Friday, October 20, 2006

Killing startups

Paul Graham talks about 18 mistakes that kill startups. When I read that first, I said: Why 18? Why not 20? Or top 10, or even top 3, in todays times of instant gratification? I think this was more on the lines of "Ok, here's the top 10. Oh shoot, I forgot that one. Let's make it the top 11. Er, remember that guy who shot his co-founder. Top 12. And 13. And 14...Okay 18 and that's it. The remaining 982 they learn for themselves."

Apart from what Paul said, I think one of the other BIG reasons that kills startups is:

19. Inertia
You know the standard way startups try to fund themselves: I'll do some consulting on the side, they think, and pay the rent. Soon, they get a few projects, hire a few employees on both product and consulting sides, and now they have some healthy revenue that they pump into their product's marketing like visiting trade fairs, buying advertisements and so on.
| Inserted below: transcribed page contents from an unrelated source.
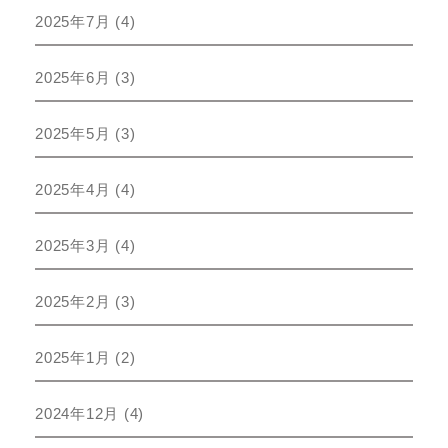
2025年7月
(4)
2025年6月
(3)
2025年5月
(3)
2025年4月
(4)
2025年3月
(4)
2025年2月
(3)
2025年1月
(2)
2024年12月
(4)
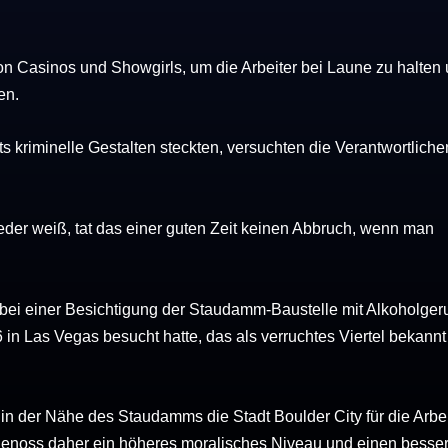
 Casinos und Showgirls, um die Arbeiter bei Laune zu halten
en.
s kriminelle Gestalten steckten, versuchten die Verantwortliche
jeder weiß, tat das einer guten Zeit keinen Abbruch, wenn man
 bei einer Besichtigung der Staudamm-Baustelle mit Alkoholger
 in Las Vegas besucht hatte, das als verruchtes Viertel bekannt
n der Nähe des Staudamms die Stadt Boulder City für die Arbei
nd genoss daher ein höheres moralisches Niveau und einen besse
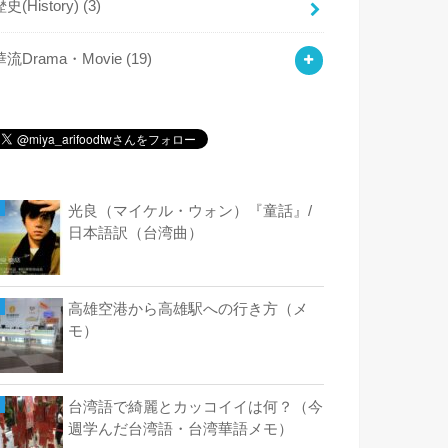
歴史(History)
(3)
華流Drama・Movie
(19)
光良（マイケル・ウォン）『童話』/
日本語訳（台湾曲）
高雄空港から高雄駅への行き方（メ
モ）
台湾語で綺麗とカッコイイは何？（今
週学んだ台湾語・台湾華語メモ）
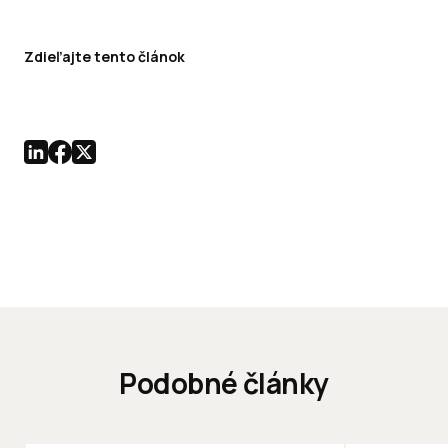
Zdieľajte tento článok
Podobné články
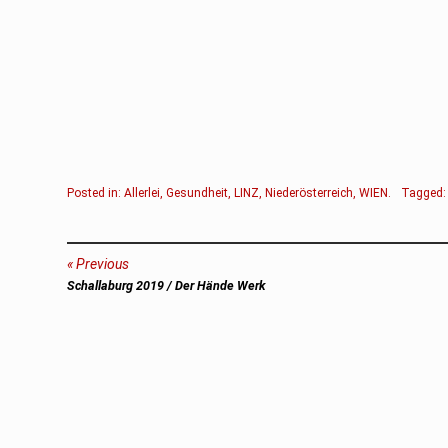
Posted in:
Allerlei
,
Gesundheit
,
LINZ
,
Niederösterreich
,
WIEN
.
Tagged
Beitragsnavigation
Previous
Previous
Schallaburg 2019 / Der Hände Werk
post:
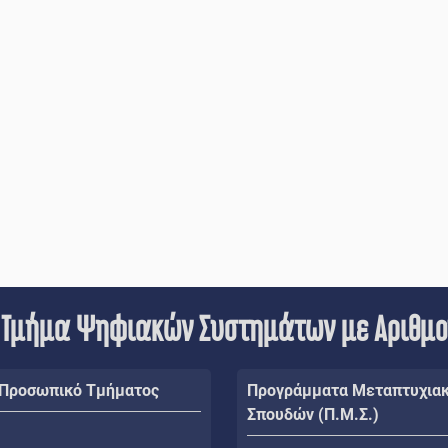
 Τμήμα Ψηφιακών Συστημάτων με Αριθμ
 Προσωπικό Τμήματος
Προγράμματα Μεταπτυχια
Σπουδών (Π.Μ.Σ.)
But the product still does not sell. The employees are working hard; as hard as they can. But some employees are on the consulting side and others, on the non-performing product. As every company does, founders try to reward performance through bonuses - consultants get the meat and the product employees are handed only a "company wide bonus"; they either begin to leave, or ask to be moved to the "other side". The products flounder further.

Yet, the startup owners are doing well - the consulting revenue is enough for profitability, and they still feel the product "has something in it". So they continue to fund it, and after a few more down or "just break even" quarters, have the big doo-dah meeting: What should we do with this thing? Founders are (usually) human beings with a huge attachment built up for the product; after all, it's the only thing the company owns as a technology asset, while the rest of the work is for-hire-for-customers.

Warning sign: Inertia.

They *could* fund the product forever. As long as consulting revenues come in, the product can underperform, or just about break even, and no one will feel compelled enough to break the impasse. This is where I believe startups fail; the inertia from running a business profitably eats into the potential growth one could have with a more "remove the deadwood" approach.

That's why founders need a plan. Not a plan you show investors where your numbers make you sound like a significant contributor to GDP. A plan that says: This is how much I want to grow. This is how long I'll wait to see that growth. And if we fall short, I will quit or find a venture capitalist.

I failed in that I did not have a plan. I did have dreams. I was scheduled for my second ferrari last year, according to one of them. I have one car by ferrari's parent company, Fiat, and I just cleared the loan last September. Oh so much not the same thing.

What I'd recommend is: 50% growth for the first five years of sales, and a Rs. 5 crore revenue target (Rs. 1.5 crore net profit) within 36 months of your first sale. Or quits.

If you already have venture capital, throw all of this away; the VCs will tell you what sound to make next.

Note: I understand inertia does not "kill" a startup - if you're still profitable, are you dead? Well, I could run a company profitably with $1000 in annual revenue. See what I mean?